Many online shopping sites allow customers to ask questions about products, which other customers then answer based on their experiences. This helps shoppers make informed decisions. However, new or uncommon products often have few or no answered questions.

The Proposed Solution

To address this problem, researchers propose an automated way to predict answers for these unresolved questions.

The main idea is to:

Find similar questions already answered for similar products
Aggregate those answers to make a prediction

How it Works

The proposed method has 4 main steps:

1. Retrieve Potentially Relevant Questions

Given a new question about a product, the system first searches through a large database of previously asked and answered questions about other products.

It uses a fast AI technique to quickly retrieve hundreds of questions that might be semantically similar to the new question.

2. Filter for Highly Similar Questions

Next, each retrieved question is scored for similarity against the new question using a more sophisticated but slower neural network model.

Only highly similar questions exceeding a threshold are kept. These are considered “twin” questions likely expressing the same intent as the new question.

3. Estimate Contextual Product Similarity

Now the new product and question pair is compared to each twin product and question pair using a custom model called contextual product similarity (CPS).

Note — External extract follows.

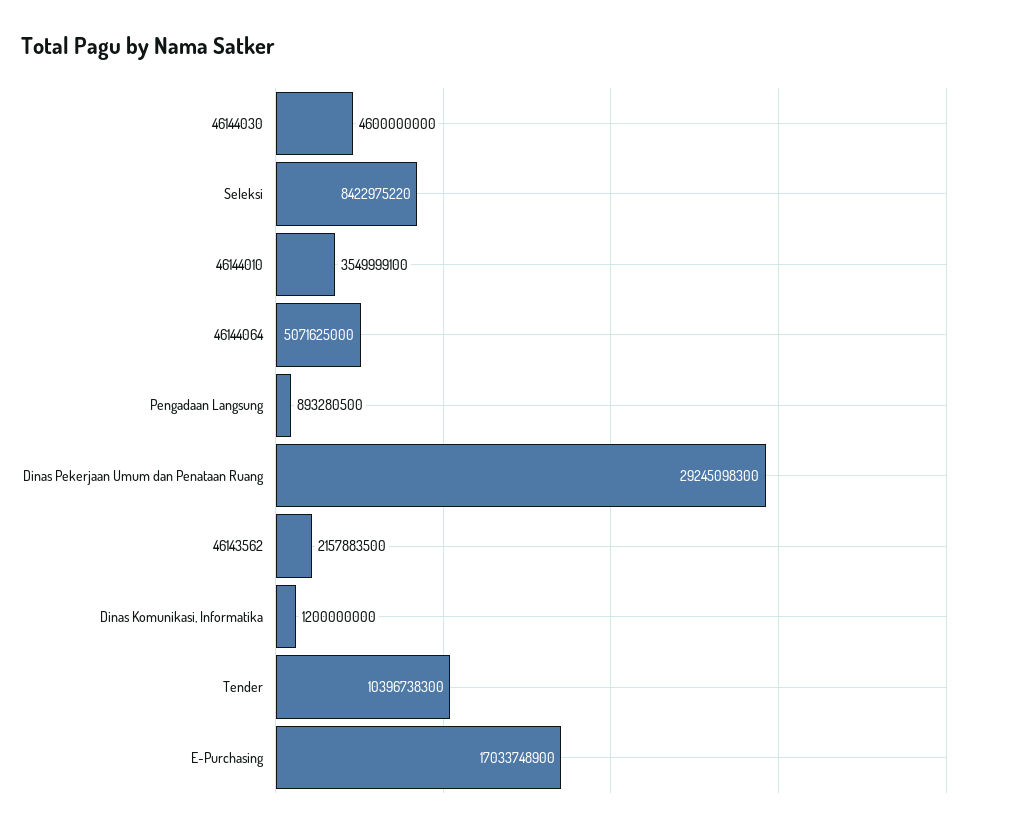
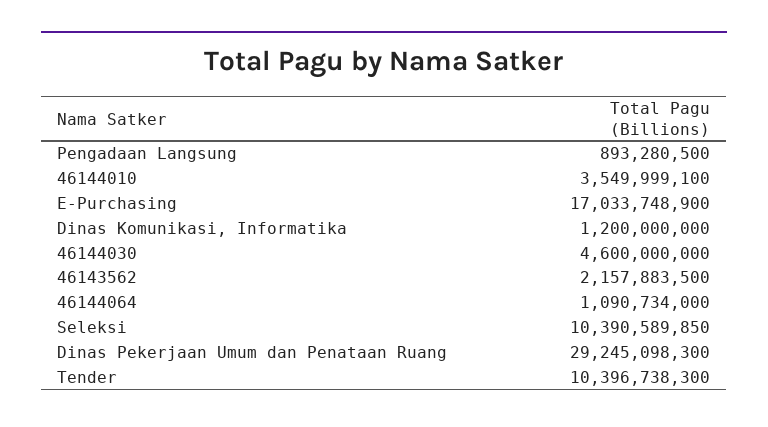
Seleksi: 8422975220 -> 10390589850
46144064: 5071625000 -> 1090734000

CPS estimates if two products are similar in the context of a specific question.

For example, two jackets may be considered similar for questions about waterproofing but not about sleeve length.

4. Predict Answer by Combining Similar Answers

Finally, the answers from the highly similar twin questions are aggregated, with each answer weighted by the CPS score.

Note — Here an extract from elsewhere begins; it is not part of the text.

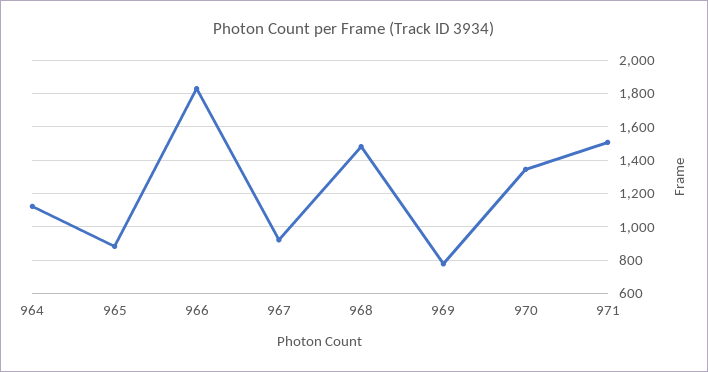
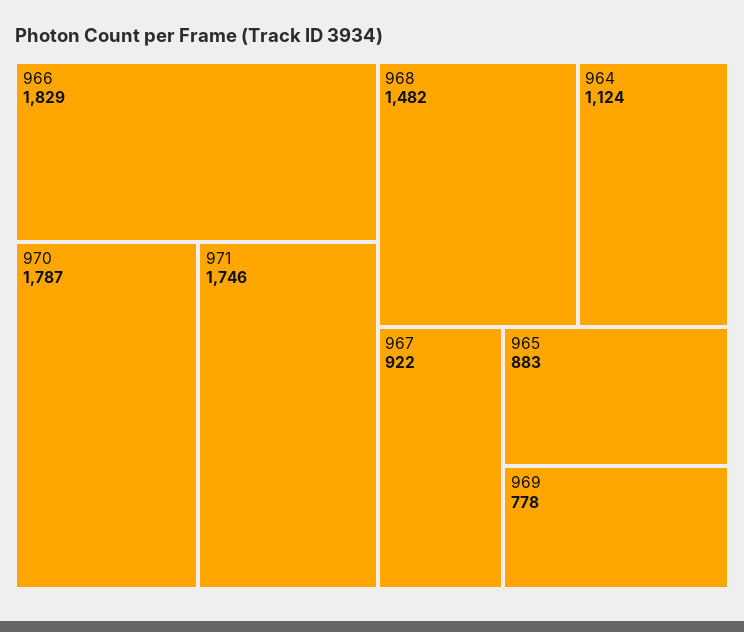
970: 1350 -> 1787
971: 1500 -> 1746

This allows predicting the most likely answer for the new question.

Key Innovations

The CPS model for estimating if two products are similar or not for a specific question.
A clever automatic way to train CPS without needing humans to manually label product similarities.

Results

The method was tested on yes/no shopping questions from 11 Amazon categories.

For questions with at least 10 similar comparison questions, it predicted the correct yes/no answer 79.5% of the time, significantly better than always guessing the most frequent class.

Showing the similar evidence questions helps users interpret the system’s answers.

Summary

This paper introduces a new way to predict answers for new product questions (known as the cold-start problem) by transferring knowledge from similar questions already answered about similar products.

A major benefit is providing answers even for uncommon products without many existing answers.

The CPS model and automatic training data approach are innovative.

While imperfect, showing the similar evidence questions allows users to potentially correct inaccurate predictions themselves.

This demonstrates how resolving cold-start issues in collaborative systems can be done by transferring knowledge from similar content.

The contextual similarity modeling could have applications beyond product questions as well.